According to https://www.carolana.com/NC/Towns/Windsor_NC.html, Thomas Ballard was a prominent citizen of Bertie County and was instrumental in the formation of the county seat of Windsor. Before it was formed, when it was Gray's Landing on the Cashie River, "Ballard, Gray, and others had a thriving business at the lower landings."
"When the colonial House of Burgesses met in December of 1767, the Committee returned in favor of Gray's Landing, and thus, on January 8, 1768, the General Assembly passed an Act to create New Windsor on the Cashie River. Cullen Pollock, David Standley, and Thomas Ballard were appointed commissioners to sell lots on which each purchaser had two years to build a suitable edifice at least sixteen feet square with a brick chimney."
"In 1774, the General Assembly appointed William Gray, Thomas Ballard, Thomas Clark, Zedekiah Stone, and David Standley to build a court house, prison, pillory, and stocks in the town of Windsor, and Windsor has been the county seat for Bertie County ever since."
Zedekiah Stone (Jr) and Thomas Ballard were among the Patriots who gathered in Hillsboro, NC as delegates from Bertie County to an assembly (Historical Sketches of North Carolina: From 1584 to 1851 By John Hill Wheeler, p. 31).

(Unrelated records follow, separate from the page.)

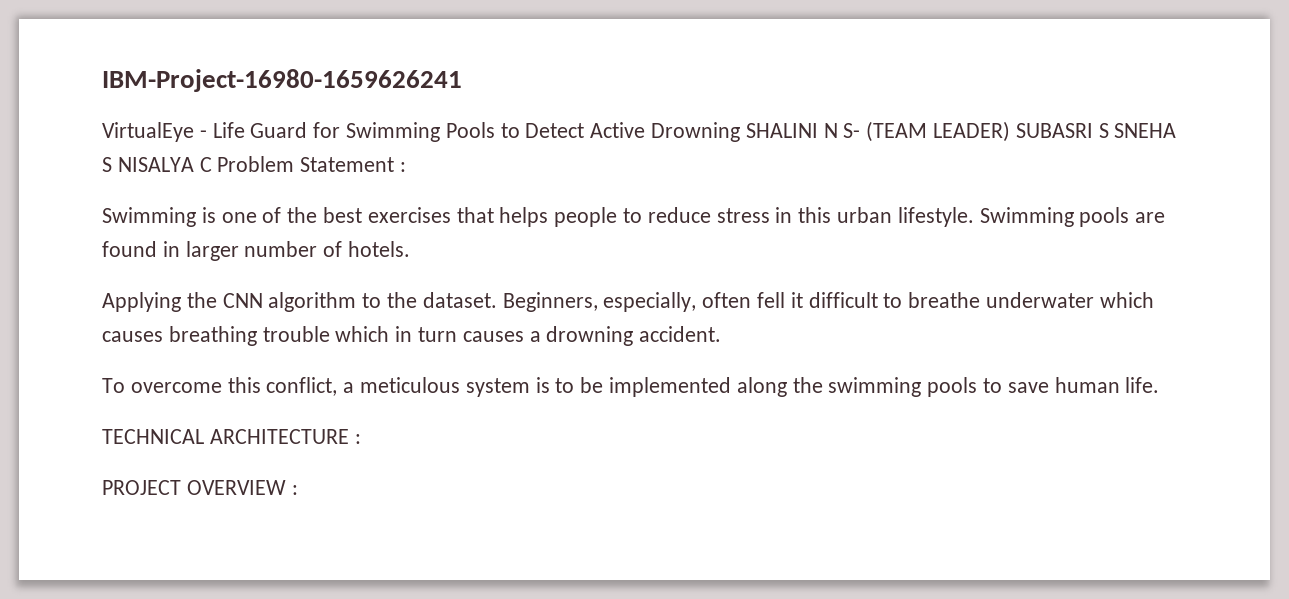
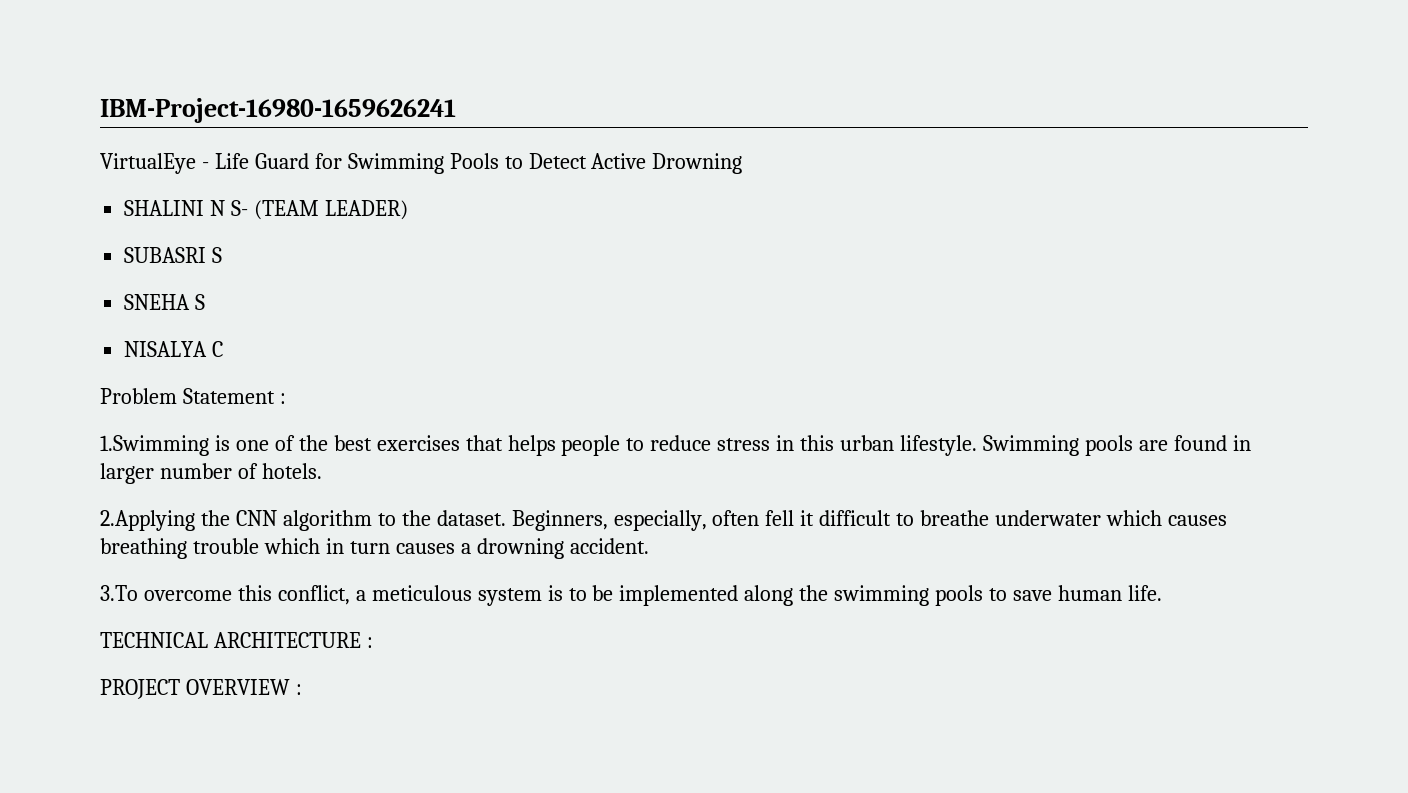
(741, 132) none -> (743, 163) //
(1011, 131) none -> (408, 210) //
(1109, 130) none -> (223, 255) //
(112, 164) none -> (206, 302) //
(212, 164) none -> (224, 349) //
[102,207,196,227] Swimming -> [100,435,209,456] 1.Swimming
[102,292,181,312] Applying -> [100,510,195,531] 2.Applying
[102,378,125,393] To -> [100,585,138,601] 3.To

---------------------------------
Is this the same Thomas Ballard?
There are also records in Surry County, in north central NC, of a land transfer of 150 acres from Micajah Clark to William Lankford (date unknown at this time), which William Lankford then transferred to Isaac Cloud and from there, Cloud transferred to Thomas Ballard. This raises a flag of interest since the Lankfords of Rutherford County (John, Robert), thought to be sons of William, had a sister Sarah/Sallie Lankford who married an Isaac Cloud (1746-1825). So this could be the same William Lankford in Surry County as the one believed to have lived in what became Rutherford County. Isaac Cloud was apparently from Henry or Brunswick County, Virginia, so Surry County, NC, could have been a way station en route to Rutherford County. A Thomas Ballard was also an ancestor to Rutherford County families who married in to the Lankford family. So this record may give us a clue that these three families (Ballard, Lankford, and Cloud) migrated southwestwardly together into Rutherford County from the Surry County area. Further, it appears that Thomas Ballard's wife was a Stone, as was William Lankford's, so they may have been sisters (Ursula "Usly" and Amanda). However, I've found two seemingly unrelated Stone families with whom a Thomas Ballard had relationships--first, the Zedekiah Stone family of Bertie County, NC (originally from Massachusetts) and second, the Stone family of Surry County, NC (originally from Caroline County, VA)
https://axaem.archives.ncdcr.gov//solrDetailPages/series/NCA/Series...
File No.2636, Thomas Ballard [assignee of Isaac Cloud, who was assignee of William Lankford, who was assignee of Micajah Clark], 1799, 1811 Secretary of State Record Group > Land Office (Colonial and State) > Land Warrants, Plats of Survey, and Related Land Grant Records > Surry County > File No.2636, Thomas Ballard [assignee of Isaac Cloud, who was assignee of William Lankford, who was assignee of Micajah Clark]
Record ID: 12.14.113.2656 Date Expression: 1799, 1811 From Date: 1799 Thru Date: 1811
Creator: Office of Secretary of State Repository: State Archives of North Carolina
Land Grant: Acres: 150 Grant No.: 2599 Issued: Dec. 16, 1899 [NOTE: This must be a typo] Entry No.: 1103 Entered: Nov. 29, 1799 Book: 126 Page: 80 Location: On waters of Big Creek
Also, I can't find any evidence that Arrena Ballard Arrena Thompson, wife of William M. Thompson, was the daughter of Reuben Henry Ballard. She is not listed among their children in the Family Bible, as you know, and her parents are not listed on her death certificate.